(INSTRUCTION):
Find every line in the data that contains the word "already". Return each of those lines.

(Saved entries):
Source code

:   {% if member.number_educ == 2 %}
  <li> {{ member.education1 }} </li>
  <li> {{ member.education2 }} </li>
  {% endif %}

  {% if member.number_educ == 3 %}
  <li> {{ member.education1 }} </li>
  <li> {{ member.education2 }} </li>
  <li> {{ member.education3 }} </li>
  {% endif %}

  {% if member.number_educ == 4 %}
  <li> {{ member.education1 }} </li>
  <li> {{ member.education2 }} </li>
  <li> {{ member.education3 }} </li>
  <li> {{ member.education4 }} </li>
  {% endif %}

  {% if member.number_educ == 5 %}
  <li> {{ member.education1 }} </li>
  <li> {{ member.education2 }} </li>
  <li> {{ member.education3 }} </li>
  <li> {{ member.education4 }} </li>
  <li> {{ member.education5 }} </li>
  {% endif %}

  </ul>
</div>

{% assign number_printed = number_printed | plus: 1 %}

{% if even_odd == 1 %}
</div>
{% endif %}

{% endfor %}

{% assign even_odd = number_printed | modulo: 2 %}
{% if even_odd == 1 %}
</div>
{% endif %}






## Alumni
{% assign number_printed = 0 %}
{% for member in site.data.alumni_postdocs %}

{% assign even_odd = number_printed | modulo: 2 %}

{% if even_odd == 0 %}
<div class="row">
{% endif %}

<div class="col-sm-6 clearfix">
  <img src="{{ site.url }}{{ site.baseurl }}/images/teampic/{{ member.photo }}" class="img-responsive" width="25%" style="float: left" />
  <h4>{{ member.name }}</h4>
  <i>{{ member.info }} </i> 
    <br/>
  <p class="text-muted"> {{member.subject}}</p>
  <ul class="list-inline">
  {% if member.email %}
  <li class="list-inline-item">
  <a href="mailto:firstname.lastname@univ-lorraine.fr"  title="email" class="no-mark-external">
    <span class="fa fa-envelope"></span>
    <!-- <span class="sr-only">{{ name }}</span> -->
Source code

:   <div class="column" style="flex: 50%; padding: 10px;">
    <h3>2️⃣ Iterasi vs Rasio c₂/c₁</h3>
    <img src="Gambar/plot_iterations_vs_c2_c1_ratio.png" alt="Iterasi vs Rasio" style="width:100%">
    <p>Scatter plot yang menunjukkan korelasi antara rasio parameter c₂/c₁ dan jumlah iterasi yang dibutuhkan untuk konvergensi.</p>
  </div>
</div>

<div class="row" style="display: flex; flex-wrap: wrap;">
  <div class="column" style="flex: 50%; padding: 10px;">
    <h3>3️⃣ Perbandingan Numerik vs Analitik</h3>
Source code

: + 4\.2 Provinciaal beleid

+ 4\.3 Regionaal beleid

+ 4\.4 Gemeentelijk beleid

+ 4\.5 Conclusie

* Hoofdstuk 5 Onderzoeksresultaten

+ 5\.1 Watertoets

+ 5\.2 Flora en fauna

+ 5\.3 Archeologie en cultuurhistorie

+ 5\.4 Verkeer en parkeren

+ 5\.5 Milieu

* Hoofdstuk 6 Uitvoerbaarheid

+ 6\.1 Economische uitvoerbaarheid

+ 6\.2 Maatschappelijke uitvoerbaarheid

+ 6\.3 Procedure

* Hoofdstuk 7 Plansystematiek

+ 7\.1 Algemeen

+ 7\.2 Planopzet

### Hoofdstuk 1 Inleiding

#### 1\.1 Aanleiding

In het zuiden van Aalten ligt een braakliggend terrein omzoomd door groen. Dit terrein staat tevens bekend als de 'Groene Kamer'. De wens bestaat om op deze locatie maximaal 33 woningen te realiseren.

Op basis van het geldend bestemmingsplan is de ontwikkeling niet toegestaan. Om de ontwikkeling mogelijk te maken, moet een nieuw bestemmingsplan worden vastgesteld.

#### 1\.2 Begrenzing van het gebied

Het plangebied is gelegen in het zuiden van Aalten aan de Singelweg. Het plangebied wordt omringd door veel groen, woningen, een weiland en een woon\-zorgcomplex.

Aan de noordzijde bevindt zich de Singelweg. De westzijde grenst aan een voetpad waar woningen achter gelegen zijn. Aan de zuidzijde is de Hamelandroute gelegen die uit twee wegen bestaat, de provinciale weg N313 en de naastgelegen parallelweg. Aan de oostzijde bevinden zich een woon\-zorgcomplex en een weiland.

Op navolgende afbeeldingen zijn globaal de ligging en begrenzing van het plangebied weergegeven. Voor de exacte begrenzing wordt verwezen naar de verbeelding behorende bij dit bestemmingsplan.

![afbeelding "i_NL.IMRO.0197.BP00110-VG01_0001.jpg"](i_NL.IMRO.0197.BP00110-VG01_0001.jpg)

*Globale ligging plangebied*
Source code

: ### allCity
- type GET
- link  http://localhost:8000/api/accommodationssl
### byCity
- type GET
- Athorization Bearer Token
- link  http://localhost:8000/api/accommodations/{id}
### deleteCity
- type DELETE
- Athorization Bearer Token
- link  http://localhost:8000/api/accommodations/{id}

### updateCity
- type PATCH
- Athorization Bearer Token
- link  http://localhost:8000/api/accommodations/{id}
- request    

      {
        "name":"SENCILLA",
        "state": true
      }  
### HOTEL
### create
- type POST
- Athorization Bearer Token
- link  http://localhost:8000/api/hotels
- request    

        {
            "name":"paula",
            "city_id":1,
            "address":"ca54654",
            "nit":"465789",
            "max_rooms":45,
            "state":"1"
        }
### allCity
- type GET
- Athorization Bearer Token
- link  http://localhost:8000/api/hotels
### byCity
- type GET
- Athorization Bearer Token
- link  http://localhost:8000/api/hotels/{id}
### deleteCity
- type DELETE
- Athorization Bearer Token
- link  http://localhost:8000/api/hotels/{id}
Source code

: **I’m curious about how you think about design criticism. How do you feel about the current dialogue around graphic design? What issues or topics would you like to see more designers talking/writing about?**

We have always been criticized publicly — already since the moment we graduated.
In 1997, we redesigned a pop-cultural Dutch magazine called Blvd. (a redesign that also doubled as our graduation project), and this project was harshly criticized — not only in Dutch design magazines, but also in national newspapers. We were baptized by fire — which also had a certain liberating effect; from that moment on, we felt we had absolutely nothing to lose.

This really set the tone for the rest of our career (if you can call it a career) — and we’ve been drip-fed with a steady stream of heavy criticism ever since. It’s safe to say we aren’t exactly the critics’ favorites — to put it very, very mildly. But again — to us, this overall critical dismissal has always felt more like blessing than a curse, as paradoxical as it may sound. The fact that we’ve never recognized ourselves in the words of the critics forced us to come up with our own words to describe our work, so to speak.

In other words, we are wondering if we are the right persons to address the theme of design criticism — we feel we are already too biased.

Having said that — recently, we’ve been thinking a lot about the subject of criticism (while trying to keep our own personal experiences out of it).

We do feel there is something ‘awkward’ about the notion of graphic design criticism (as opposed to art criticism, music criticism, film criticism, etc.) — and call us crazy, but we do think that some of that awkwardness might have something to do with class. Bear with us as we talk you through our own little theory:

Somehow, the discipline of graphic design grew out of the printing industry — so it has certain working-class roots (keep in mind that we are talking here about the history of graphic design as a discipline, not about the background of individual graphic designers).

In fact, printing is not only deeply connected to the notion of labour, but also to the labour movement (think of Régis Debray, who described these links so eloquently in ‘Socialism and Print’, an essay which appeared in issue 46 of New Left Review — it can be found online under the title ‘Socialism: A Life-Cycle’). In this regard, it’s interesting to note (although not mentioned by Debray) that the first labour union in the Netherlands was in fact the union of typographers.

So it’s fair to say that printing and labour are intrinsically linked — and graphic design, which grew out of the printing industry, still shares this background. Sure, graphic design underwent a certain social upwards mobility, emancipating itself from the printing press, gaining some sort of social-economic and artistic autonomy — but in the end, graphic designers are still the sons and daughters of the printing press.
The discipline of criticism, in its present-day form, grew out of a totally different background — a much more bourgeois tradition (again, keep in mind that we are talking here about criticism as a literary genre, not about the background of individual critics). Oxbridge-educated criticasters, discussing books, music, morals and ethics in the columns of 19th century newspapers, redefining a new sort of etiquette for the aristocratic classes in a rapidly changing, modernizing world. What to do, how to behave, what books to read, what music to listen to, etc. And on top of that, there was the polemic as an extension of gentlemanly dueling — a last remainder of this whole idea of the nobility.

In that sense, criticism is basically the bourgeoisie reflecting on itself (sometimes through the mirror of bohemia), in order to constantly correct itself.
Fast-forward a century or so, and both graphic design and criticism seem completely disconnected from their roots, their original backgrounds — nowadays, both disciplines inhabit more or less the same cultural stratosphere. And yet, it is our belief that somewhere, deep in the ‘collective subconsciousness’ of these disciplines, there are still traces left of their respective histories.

(SOLUTION TO THIS EXERCISE):
We have always been criticized publicly — already since the moment we graduated.
In other words, we are wondering if we are the right persons to address the theme of design criticism — we feel we are already too biased.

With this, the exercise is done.